Emantic Fitzgerald Bradford Jr., an Army veteran was shot and killed in an Alabama mall after police assumed he was a shooter. Not a single "respect our troops"-er came to his defense. In fact, the narrative decided that because he was a black man, he had no business carrying a concealed weapon in an open carry state next to dozens of white men who also had concealed weapons.
Or what about Kenneth Chamberlain Sr., a former marine, who was called a "nigger" by police before they broke down his door, then tased and shot him to death after responding to his faulty "medical alert" bracelet.
My point, too many Americans only have respect for the veterans and active troops when they are white. Plain and simple, why should black America pay tribute to a cohort many are excluded from?
And aside from a very large and "white" military, such as ones like to conquer and colonialize, many Black American's also see the military as an extension of the police.
4. Thanksgiving.
The First Thanksgiving
For many Americans, Thanksgiving is a beloved holiday for spending time with loved ones while eating dried out turkey, arguing politics and thinking of something unique to be thankful for to say during the prayer.
But for some of us, Thanksgiving is a controversial holiday with racist and dark origins. Much like Columbus Day, Thanksgiving is seen as the celebration of the conquering of Indigenous people by colonists.
A lot of Thanksgiving narratives, particularly the ones taught to us in elementary school, paint the biased and watered down picture of the Wampanoag Indians and the Pilgrims "looking pasts their differences" in order to share and enjoy a meal with one another. As children, we are taught that the pilgrims were "thankful" for the Natives' hospitality and so they invited them to enjoy a three-day feast. Of course what this narrative leaves out are the diseases the pilgrims brought to North America. And if that didn't kill enough of the Natives, the rape, mass murder, and Trail of Tears that followed would.

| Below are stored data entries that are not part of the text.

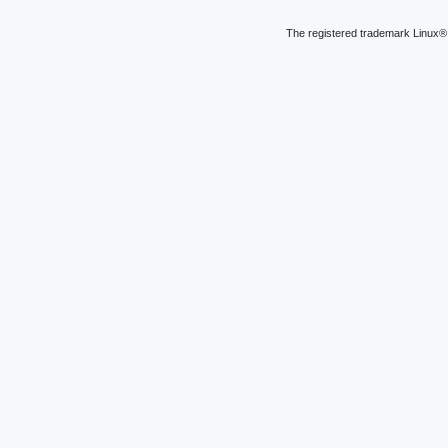
The registered trademark Linux® 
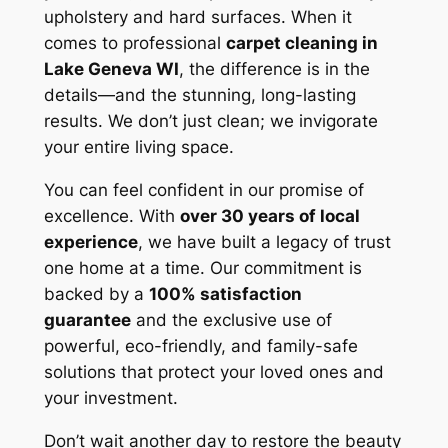
upholstery and hard surfaces. When it
comes to professional
carpet cleaning in
Lake Geneva WI
, the difference is in the
details—and the stunning, long-lasting
results. We don’t just clean; we invigorate
your entire living space.
You can feel confident in our promise of
excellence. With
over 30 years of local
experience
, we have built a legacy of trust
one home at a time. Our commitment is
backed by a
100% satisfaction
guarantee
and the exclusive use of
powerful, eco-friendly, and family-safe
solutions that protect your loved ones and
your investment.
Don’t wait another day to restore the beauty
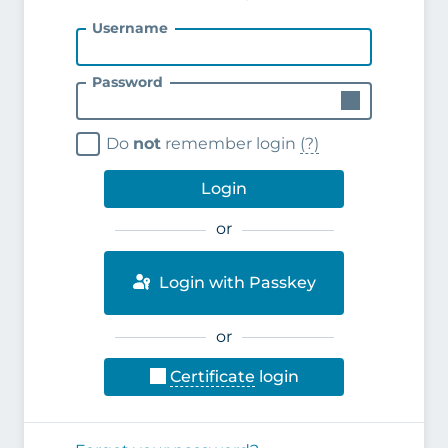
Username
Password
Do
not
remember login
(?)
Login
or
Login with Passkey
or
Certificate
login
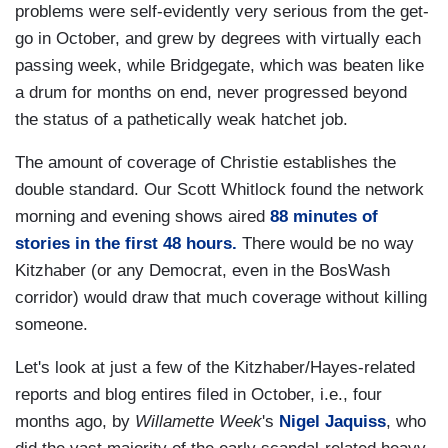
problems were self-evidently very serious from the get-
go in October, and grew by degrees with virtually each
passing week, while Bridgegate, which was beaten like
a drum for months on end, never progressed beyond
the status of a pathetically weak hatchet job.
The amount of coverage of Christie establishes the
double standard. Our Scott Whitlock found the network
morning and evening shows aired
88 minutes of
stories in the first 48 hours.
There would be no way
Kitzhaber (or any Democrat, even in the BosWash
corridor) would draw that much coverage without killing
someone.
Let's look at just a few of the Kitzhaber/Hayes-related
reports and blog entires filed in October, i.e., four
months ago, by
Willamette Week
's
Nigel Jaquiss
, who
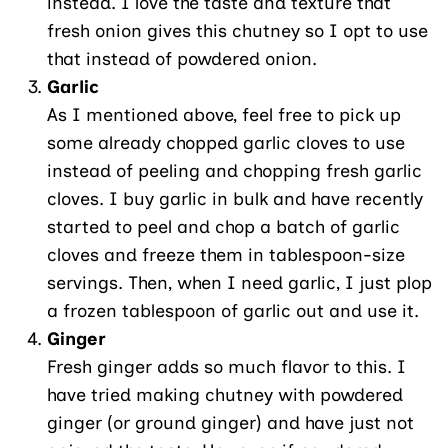
instead. I love the taste and texture that
fresh onion gives this chutney so I opt to use
that instead of powdered onion.
Garlic
As I mentioned above, feel free to pick up
some already chopped garlic cloves to use
instead of peeling and chopping fresh garlic
cloves. I buy garlic in bulk and have recently
started to peel and chop a batch of garlic
cloves and freeze them in tablespoon-size
servings. Then, when I need garlic, I just plop
a frozen tablespoon of garlic out and use it.
Ginger
Fresh ginger adds so much flavor to this. I
have tried making chutney with powdered
ginger (or ground ginger) and have just not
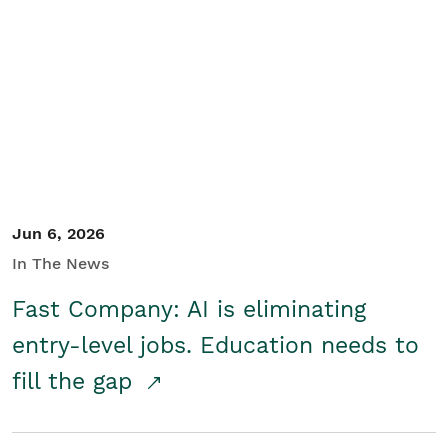
Jun 6, 2026
In The News
Fast Company: AI is eliminating
entry-level jobs. Education needs to
fill the gap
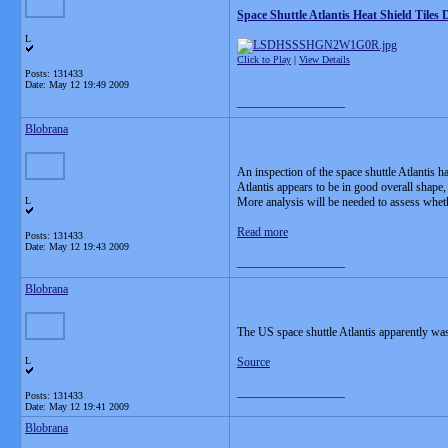
Space Shuttle Atlantis Heat Shield Tile
L
Click to Play
|
View Details
Posts: 131433
Date:
May 12 19:49 2009
__________________
Blobrana
An inspection of the space shuttle Atlantis h
Atlantis appears to be in good overall shape, 
L
More analysis will be needed to assess wheth
Read more
Posts: 131433
Date:
May 12 19:43 2009
__________________
Blobrana
The US space shuttle Atlantis apparently was
L
Source
__________________
Posts: 131433
Date:
May 12 19:41 2009
Blobrana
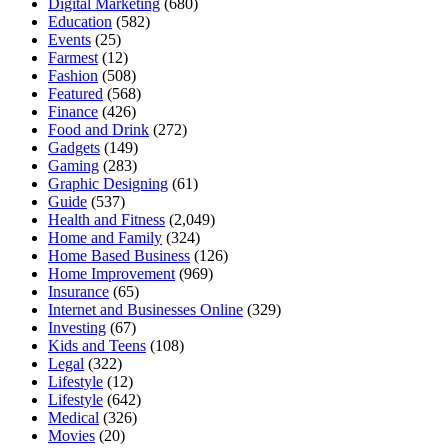
Digital Marketing
(680)
Education
(582)
Events
(25)
Farmest
(12)
Fashion
(508)
Featured
(568)
Finance
(426)
Food and Drink
(272)
Gadgets
(149)
Gaming
(283)
Graphic Designing
(61)
Guide
(537)
Health and Fitness
(2,049)
Home and Family
(324)
Home Based Business
(126)
Home Improvement
(969)
Insurance
(65)
Internet and Businesses Online
(329)
Investing
(67)
Kids and Teens
(108)
Legal
(322)
Lifestyle
(12)
Lifestyle
(642)
Medical
(326)
Movies
(20)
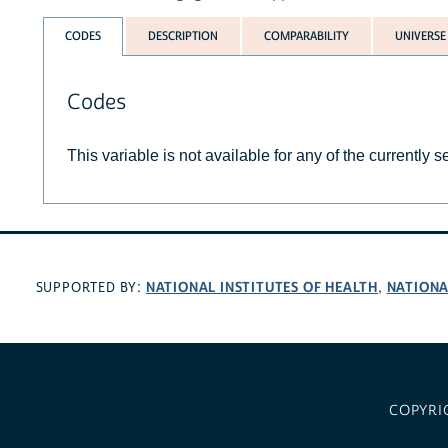
CODES
DESCRIPTION
COMPARABILITY
UNIVERSE
Codes
This variable is not available for any of the currently 
NATIONAL INSTITUTES OF HEALTH
NATIONA
SUPPORTED BY:
,
COPYRI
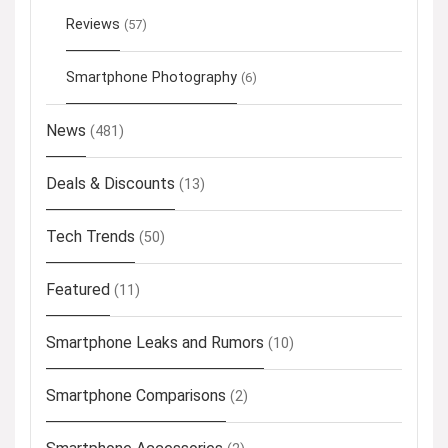
Reviews
(57)
Smartphone Photography
(6)
News
(481)
Deals & Discounts
(13)
Tech Trends
(50)
Featured
(11)
Smartphone Leaks and Rumors
(10)
Smartphone Comparisons
(2)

Due to the actions of the colonists, centuries later Indigenous tribes make up about 2% of the U.S population, face racial discrimination, suffer largely from alcoholism and joblessness and still fight the federal and local governments for the land and access to clean water.
Something else left out from this narrative...black people.
Though it is common knowledge that Africans frequently sailed to and from the Americas before Christopher Columbus "discovered it," they have never been any noted in the story of the pilgrims. In fact, Africans aren't noted in "American History" at all before 1619 and the arrival of the first slave ship.
That being said, Thanksgiving is a little different for Black people living in America. While this history of the Indigenous people and the colonists in the Americas isn't really "our" history and "our" ancestors weren't the ones causing mass genocide, we find some solidarity in the similarities between the colonization of the Americas and the colonization of African nations and the Caribbean.
We aren't thankful for the colonization of a place that would later enslave our great-great grandparents, but we do like to eat and have a day off work.
Black people and white people don't have the same history, and it's not divisive or racist to say that, it's the truth. Black people don't typically have a history of trying to mass murder other races in order to steal their land, so not only is it a bit odd to watch other celebrates those "accomplishments," but it is also uneasy for some of us to partake in the festivities in which many of us were victims.